Die KBV fordert, dass Sonderregelungen bei der Haftpflicht für Hebammen auch für ärztliche Geburtshelfer und Gynäkologen gelten. „Ärzte sind ebenfalls gesetzlich verpflichtet, eine Haftpflichtversicherung abzuschließen“, sagte der KBV-Vorstandsvorsitzende Dr. Andreas Gassen.

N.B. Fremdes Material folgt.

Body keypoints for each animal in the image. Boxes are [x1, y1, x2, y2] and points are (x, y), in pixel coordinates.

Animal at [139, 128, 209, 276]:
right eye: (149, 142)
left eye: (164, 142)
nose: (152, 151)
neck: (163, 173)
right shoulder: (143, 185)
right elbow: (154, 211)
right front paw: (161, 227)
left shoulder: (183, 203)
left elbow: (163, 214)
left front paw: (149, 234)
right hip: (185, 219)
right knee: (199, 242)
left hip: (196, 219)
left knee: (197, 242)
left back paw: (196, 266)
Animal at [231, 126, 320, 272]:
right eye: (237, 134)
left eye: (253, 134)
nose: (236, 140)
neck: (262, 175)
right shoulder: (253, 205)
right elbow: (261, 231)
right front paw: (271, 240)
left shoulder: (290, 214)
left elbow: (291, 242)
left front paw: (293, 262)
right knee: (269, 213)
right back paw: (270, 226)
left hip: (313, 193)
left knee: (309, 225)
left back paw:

Ähnlich wie bei freiberuflichen Hebammen seien auch bei ihnen die Prämien in den vergangenen Jahren zum Teil enorm gestiegen.

Hintergrund der Debatte: Zahlreiche freiberufliche Hebammen, die Geburtshilfe anbieten, sehen sich mit steigenden Prämien für ihre Haftpflichtversicherung konfrontiert. Gesundheitsminister Hermann Gröhe (CDU) hat angekündigt, die Hebammen per Gesetz zu entlasten.

Was die Koalition für Hebammen konkret plant

Die Koalition will über eine Gesetzesänderung erreichen, dass freiberufliche Hebammen Sicherstellungszuschläge erhalten können. Diese Zuschläge sollen die Hebammen bekommen, die wegen zu geringer Geburtenzahlen und hoher Haftpflichtprämien ansonsten finanziell überfordert wären. Langfristiges Ziel ist es, die Geburtshilfe flächendeckend zu gewährleisten und dabei jeder Frau die Möglichkeit zu geben, ihren Geburtshelfer frei zu wählen.

Ärzte fordern seit längerem eine Entlastung

Das Problem der hohen Haftpflichtprämien ist nicht neu und nicht auf die freiberuflichen Hebammen begrenzt: Der Deutsche Ärztetag hatte 2013 eine Entlastung bei den Versicherungsprämien für Ärzte gefordert. Vorgeschlagen wurde, die Versicherungssteuer für die ärztliche Haftpflicht von 19 auf elf Prozent zu senken.

Die KBV hat ihre Forderung, gleiche Bedingungen herzustellen und die Haftpflichtfragen zu regeln, in die Politik eingebracht (siehe Positionspapier). Aus Sicht der KBV sollte auch eine Staatshaftung geprüft werden. Bei der Staatshaftung ist der öffentliche Dienst für Schäden verantwortlich, die Beamte im Rahmen ihrer Arbeit bei einem Dritten verursachen.